Transcript CSV

Overview

If you don’t want to connect directly to a transcript/call recording datasource like Zoom, Google Meet, Grain, or Gong, you can export the transcripts into a CSV and upload into Artifact. This document provides guidance on how the CSV should be formatted: both the required fields and the optional fields. It also goes over the optional, supplemental person metadata CSV you can upload. Following this guide will lead to an easy and seamless upload process.

Sample Call Transcript CSV

Each of these fields will be covered in more depth, but here is an example of what the call transcript CSV looks like. This example includes the required fields (interaction_id through affiliation columns) and two optional fields (offset_start_time and offset_end_time). No extra metadata fields were added to the CSV.

Transcript CSV Guidelines

Required Columns

The transcript CSV you upload to Artifact must contain the following columns of data for Artifact to be able to synthesize the data and link customers together across interactions.

interaction_id: This is an id that is inclusive of all of the back and forth between a customer and a company. For transcripts, this is often the call_id or recording_id. The column is required and the value can’t be null, an empty string, or contain any spaces. If your data doesn’t have a unique ID for every complete interaction, you’ll need to create one.
verbatim_sequence_num: This specifies the order of the text within the transcript. For each transcript, the verbatim_sequence_num should start at 1. This column is required and values can't be null, an empty string, or contain a space. The pairing of the interaction_id and the verbatim_sequence_num should be unique.
text: This is the text – what the customer said in that part of the conversation. The column is required and the field can’t be null or an empty string.
person_id: This is the ID of the person who said the text. This column is required and the field can’t be null or an empty string. If your data does not include a person_id, you’ll need to create a unique ID for each person.
person_full_name: This is the speaker’s name. The column is required, but the fields can be left empty. If left empty, when looking at verbatims in the app, it will be attributed to “unknown.”
person_email: This is the speaker’s email address. This column is required, but can be left empty. If possible, please provide as it helps us to identify a user across all datasources.
affiliation: This describes if the speaker was a customer (EXTERNAL), or someone from within the company (INTERNAL), or from an automation bot (AUTOMATION). This column is required and the field needs to contain either EXTERNAL, INTERNAL, or AUTOMATION. The value can’t be null or an empty string.
created_at: This is the timestamp for when the monologue was created. The column is required and the field can’t be null. The format should be in ISO 8601 standard, as follows: 1990-01-15T00:34:60.026490+09:30.
offset_start_time: This is the starting time of the monologue in the interaction, measured from the start of the interaction. It should be a decimal number, measured in millseconds, to allow for precision. This column is optional. (Example: 12.34 - which indicates that the monologue starts 12.34 seconds into the interaction.)
offset_end_time: This is the ending time of the monologue in the interaction, measured from the start of the interaction. It should be a decimal number, measured in milliseconds to allow for precision. This column is optional. (Example: 01.04.51 - which indicates that the monologue ends 64.51 seconds into the interaction.)
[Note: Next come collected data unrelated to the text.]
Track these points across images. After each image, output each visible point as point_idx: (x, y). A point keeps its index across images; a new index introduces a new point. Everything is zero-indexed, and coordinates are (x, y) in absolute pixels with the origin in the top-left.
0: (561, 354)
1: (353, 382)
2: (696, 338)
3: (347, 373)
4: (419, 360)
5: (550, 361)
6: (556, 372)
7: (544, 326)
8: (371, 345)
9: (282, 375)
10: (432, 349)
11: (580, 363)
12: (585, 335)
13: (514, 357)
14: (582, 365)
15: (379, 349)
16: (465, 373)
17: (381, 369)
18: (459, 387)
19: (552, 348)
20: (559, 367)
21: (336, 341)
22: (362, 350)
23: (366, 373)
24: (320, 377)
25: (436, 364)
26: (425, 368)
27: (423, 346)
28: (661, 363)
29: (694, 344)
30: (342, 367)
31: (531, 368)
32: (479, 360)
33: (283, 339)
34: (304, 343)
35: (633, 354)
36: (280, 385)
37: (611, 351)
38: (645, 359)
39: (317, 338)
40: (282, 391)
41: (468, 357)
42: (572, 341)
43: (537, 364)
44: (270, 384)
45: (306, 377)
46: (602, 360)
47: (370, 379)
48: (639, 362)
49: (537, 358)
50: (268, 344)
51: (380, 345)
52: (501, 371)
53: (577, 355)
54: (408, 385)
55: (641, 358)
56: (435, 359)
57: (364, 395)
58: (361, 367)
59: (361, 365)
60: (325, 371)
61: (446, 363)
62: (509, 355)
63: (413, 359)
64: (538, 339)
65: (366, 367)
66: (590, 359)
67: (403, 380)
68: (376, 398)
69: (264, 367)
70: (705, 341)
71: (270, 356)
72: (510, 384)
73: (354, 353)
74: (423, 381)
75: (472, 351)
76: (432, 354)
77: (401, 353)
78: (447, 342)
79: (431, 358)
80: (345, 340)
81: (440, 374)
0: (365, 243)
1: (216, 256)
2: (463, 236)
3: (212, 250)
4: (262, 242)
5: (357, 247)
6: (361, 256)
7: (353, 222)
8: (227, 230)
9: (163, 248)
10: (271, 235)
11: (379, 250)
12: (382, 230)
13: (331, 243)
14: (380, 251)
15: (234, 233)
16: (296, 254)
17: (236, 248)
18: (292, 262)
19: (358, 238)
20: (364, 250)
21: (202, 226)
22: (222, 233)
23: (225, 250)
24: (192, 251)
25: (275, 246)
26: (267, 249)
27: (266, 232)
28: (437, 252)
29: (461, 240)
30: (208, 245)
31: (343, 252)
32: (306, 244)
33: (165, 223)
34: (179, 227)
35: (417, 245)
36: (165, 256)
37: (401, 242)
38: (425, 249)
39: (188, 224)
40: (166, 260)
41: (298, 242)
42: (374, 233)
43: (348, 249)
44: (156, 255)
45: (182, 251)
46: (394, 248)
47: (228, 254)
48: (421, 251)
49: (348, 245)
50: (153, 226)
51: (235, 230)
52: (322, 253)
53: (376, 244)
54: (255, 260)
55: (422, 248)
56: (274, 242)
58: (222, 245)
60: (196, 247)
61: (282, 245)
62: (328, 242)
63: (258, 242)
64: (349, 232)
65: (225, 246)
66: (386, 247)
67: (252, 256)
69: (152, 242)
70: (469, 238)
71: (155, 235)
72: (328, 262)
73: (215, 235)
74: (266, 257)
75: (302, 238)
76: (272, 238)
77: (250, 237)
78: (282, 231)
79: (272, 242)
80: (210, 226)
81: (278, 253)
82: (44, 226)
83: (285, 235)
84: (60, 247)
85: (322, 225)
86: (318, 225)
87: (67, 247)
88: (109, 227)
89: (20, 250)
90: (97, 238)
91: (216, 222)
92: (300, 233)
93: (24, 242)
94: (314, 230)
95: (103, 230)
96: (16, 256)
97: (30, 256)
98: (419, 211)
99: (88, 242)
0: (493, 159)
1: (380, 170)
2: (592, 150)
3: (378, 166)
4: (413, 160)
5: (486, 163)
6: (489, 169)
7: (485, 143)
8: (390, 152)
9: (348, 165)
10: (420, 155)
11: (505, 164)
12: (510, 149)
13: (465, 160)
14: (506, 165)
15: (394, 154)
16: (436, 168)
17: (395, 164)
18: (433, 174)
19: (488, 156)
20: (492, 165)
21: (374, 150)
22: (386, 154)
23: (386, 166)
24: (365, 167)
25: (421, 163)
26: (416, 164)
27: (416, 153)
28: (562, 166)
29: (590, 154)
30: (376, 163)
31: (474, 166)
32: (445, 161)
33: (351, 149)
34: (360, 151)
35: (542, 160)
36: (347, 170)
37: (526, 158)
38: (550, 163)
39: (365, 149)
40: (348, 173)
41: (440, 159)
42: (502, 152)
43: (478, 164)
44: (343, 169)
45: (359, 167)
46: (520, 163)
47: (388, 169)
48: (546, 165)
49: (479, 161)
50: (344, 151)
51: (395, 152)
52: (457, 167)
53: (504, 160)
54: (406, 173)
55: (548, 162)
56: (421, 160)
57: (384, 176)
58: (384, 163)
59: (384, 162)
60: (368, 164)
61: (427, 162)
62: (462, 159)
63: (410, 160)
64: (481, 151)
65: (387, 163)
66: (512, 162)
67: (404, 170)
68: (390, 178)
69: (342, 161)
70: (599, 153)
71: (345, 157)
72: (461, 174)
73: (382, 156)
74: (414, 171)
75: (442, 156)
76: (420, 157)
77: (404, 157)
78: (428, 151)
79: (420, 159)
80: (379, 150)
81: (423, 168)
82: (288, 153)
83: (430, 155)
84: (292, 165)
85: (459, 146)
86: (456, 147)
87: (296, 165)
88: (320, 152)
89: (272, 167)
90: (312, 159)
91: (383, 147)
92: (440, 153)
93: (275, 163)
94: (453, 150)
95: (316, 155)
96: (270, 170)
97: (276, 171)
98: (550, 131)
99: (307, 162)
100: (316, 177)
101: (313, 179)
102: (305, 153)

Optional transcript metadata columns

If there is additional information about the transcript (but not the customer) that you want to filter by in Artifact, you can add columns with this information. For example, if I wanted to filter by tags, satisfaction rating, priority, or another value, I would add columns, like these to the CSV:

tag	satisfaction_rating	priority
login error	4	medium

When going through the CSV upload process, these columns will be left as unmapped.

Optional person metadata CSV

If there is additional information about the customer that you want to filter by in Artifact, this should NOT be added to the transcript CSV. Instead, once the transcript CSV has been uploaded, there will be a prompt to add a person metadata CSV. Think of this like a separate customer table in the same datasource.

Person metadata CSV required fields

person_id: This should be the same person_id that is used in the transcript CSV. The column is required and the value can’t be null, an empty string, or contain any spaces.
person_email: This is the email of the person. The column is required, but the value can be null or an empty string. Please note that this helps us conduct identify resolution across the different data sources so if possible, please provide it.
created_at: This is when the person was first seen or created within the transcript data. The column is required and the field can’t be null. The format should be in ISO 8601 standard, as follows: 1990-01-15T00:34:60.026490+09:30.
updated_at: This is the timestamp for the last time the person was updated. The column is required and the field can’t be null. The format should be in ISO 8601 standard, as follows: 1990-01-15T00:34:60.026490+09:30. If no updates have happened, then the value would be the same as the created_at field.

Optional metadata fields

After the required columns, any metadata that you want to filter on can be added. Some examples of person metadata that you would want to filter on include customer_state, customer_country, role, segment, or last_seen.

Important considerations for the transcript CSV

The number of interactions in the CSV will be subtracted from your monthly amount.
Person data doesn’t affect your monthly interactions.
Don’t upload interaction data older than your look back period.